Make an exact copy of the records, with the pictures left out.

Skeletal landmark data
----

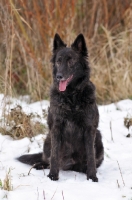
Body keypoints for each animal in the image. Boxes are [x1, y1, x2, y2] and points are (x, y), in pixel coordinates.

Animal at [17, 33, 104, 182]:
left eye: (71, 61)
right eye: (58, 61)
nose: (59, 76)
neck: (71, 97)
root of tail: (71, 164)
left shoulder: (89, 129)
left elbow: (91, 156)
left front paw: (92, 177)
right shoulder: (56, 128)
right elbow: (55, 156)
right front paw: (53, 175)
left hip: (98, 137)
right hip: (48, 139)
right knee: (46, 159)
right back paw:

----

Your solution —
Body keypoints for each animal in the image. Boxes are [x1, y1, x2, y2] and points are (x, y), in pixel coordinates.

Animal at [17, 33, 104, 182]:
left eye: (71, 61)
right eye: (58, 61)
nose: (59, 76)
neck: (71, 97)
root of tail: (71, 164)
left shoulder: (89, 129)
left elbow: (91, 156)
left front paw: (92, 177)
right shoulder: (56, 128)
right elbow: (55, 156)
right front paw: (53, 175)
left hip: (98, 137)
right hip: (48, 139)
right knee: (46, 159)
right back paw:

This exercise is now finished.